8. Exposition au risque IA
Le score CRISTAL-10 de 64 % place le métier en exposition modérée à l’IA. L’IA générative peut automatiser la création de supports de cours, de QCM ou d’évaluations standardisées, libérant du temps pour l’accompagnement personnalisé. Cependant, l’interaction humaine, la gestion de classe, l’évaluation qualitative et l’adaptation fine des pédagogies restent peu automatisables. L’usage de l’IA est aujourd’hui un outil d’aide, pas un substitut. Le risque principal est la baisse de la demande pour certaines tâches de préparation, mais le cœur du métier – la relation éducative – demeure très protégé. L’encadrement de l’IA Act impose une supervision humaine pour les outils utilisés en classe.
9. Marché de l’emploi
- Le recrutement est tendu dans les mathématiques, les sciences physiques, l’allemand, le latin-grec et les disciplines technologiques industrielles.
- Les lettres et l’histoire-géographie attirent davantage de candidats, avec une concurrence plus forte aux concours.
- Les académies en tension (Créteil, Versailles, Amiens, Guyane, Mayotte) proposent des primes d’installation et des bonifications de carrière.
- Le secteur privé sous contrat (enseignement catholique, écoles privées laïques) recrute aussi, avec environ 20% des postes.
Les postes en lycée professionnel sont en mutation : la réforme de la voie pro diminue le nombre de sections par établissement, mais maintient le besoin d’enseignants techniques. Les contrats de remplacement (vacataires, contractuels) se développent pour faire face aux absences.
10. Certifications et labels reconnus
- CAPES, CAPET, CAPLP, agrégation : certification obligatoire pour enseigner dans le public.
- CAFEP, CAER : équivalents pour l’enseignement privé sous contrat.
- Habilitation à diriger des projets pédagogiques (rectorat) : pour les postes de coordonnateur.
- Certification en langues (CLES) : utile pour l’enseignement bilingue ou en section européenne.
- Qualiopi : obligatoire pour les organismes de formation, pas directement pour les enseignants, mais utile en cas de formation continue.

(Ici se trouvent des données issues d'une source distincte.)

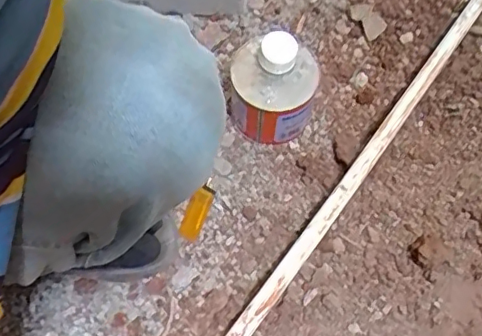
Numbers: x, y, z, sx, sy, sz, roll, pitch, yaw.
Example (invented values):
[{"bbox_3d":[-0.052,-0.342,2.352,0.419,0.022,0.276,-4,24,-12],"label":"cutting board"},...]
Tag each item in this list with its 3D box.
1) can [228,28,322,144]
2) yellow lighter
[{"bbox_3d":[0.037,-0.091,0.664,0.098,0.103,0.086,3,64,3],"label":"can"},{"bbox_3d":[-0.049,0.047,0.653,0.023,0.008,0.076,19,66,10],"label":"yellow lighter"}]

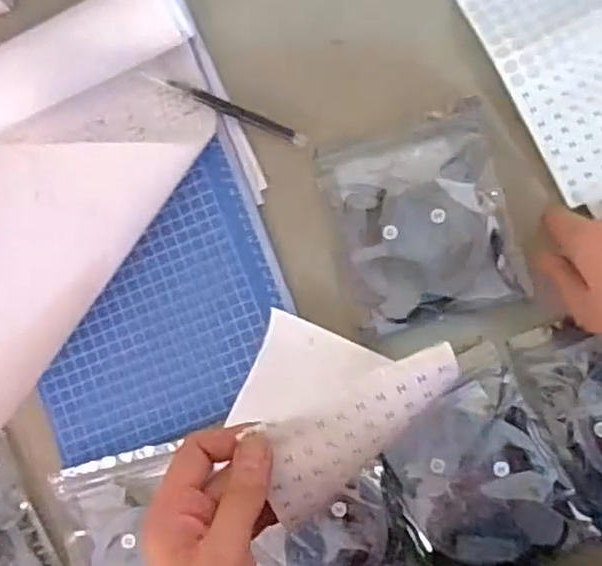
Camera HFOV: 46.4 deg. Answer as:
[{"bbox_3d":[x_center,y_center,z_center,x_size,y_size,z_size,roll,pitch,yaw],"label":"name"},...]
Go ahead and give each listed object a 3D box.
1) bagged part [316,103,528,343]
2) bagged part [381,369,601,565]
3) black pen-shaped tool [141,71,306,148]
[{"bbox_3d":[0.088,-0.046,0.509,0.123,0.008,0.145,-13,83,6],"label":"bagged part"},{"bbox_3d":[0.122,0.137,0.487,0.107,0.008,0.124,-29,82,4],"label":"bagged part"},{"bbox_3d":[-0.056,-0.133,0.531,0.132,0.012,0.010,25,89,9],"label":"black pen-shaped tool"}]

- PIX+ Édu : certification de compétences numériques pédagogiques proposée par le ministère.
11. Évolution de carrière
| Horizon | Évolution possible |
|---|---|
| 3 ans | Passage en classe normale supérieure, changement d’établissement, obtention d’une mention de section (européenne, internationale). |
| 5 ans | Accès à la hors-classe, fonction de coordonnateur de discipline ou de référent numérique. Première mobilité académique. |
| 10 ans | Poste de direction (chef d’établissement adjoint) après concours spécifique, inspecteur pédagogique régional, formateur en ESPE/INSPE ou expert discipline au rectorat. |
Les carrières sont linéaires dans le public, mais des mobilités vers le secteur privé ou l’étranger (AEFE) offrent des perspectives de diversification.
12. Tendances 2026-2030
- Usage croissant de l’IA personnalisée pour différencier les parcours, sous supervision de l’enseignant.
- Renforcement des compétences psychosociales et de l’éducation aux médias, intégrées dans les programmes.
- Hybridation entre présentiel et distanciel, nécessitant une maîtrise des outils collaboratifs.
- Réforme des concours et de la formation initiale pour attirer des profils plus diversifiés, avec des parcours en alternance.
- Pression accrue sur le bien-être au travail et la gestion des violences scolaires, amenant des dispositifs de soutien psychologique.
- Redéfinition du service des enseignants, avec du temps dédié aux projets collectifs et à l’innovation pédagogique.
Le métier reste attractif par sa mission de service public et sa sécurité de l’emploi, mais devra s’adapter à une société numérisée et à des attentes sociétales changeantes.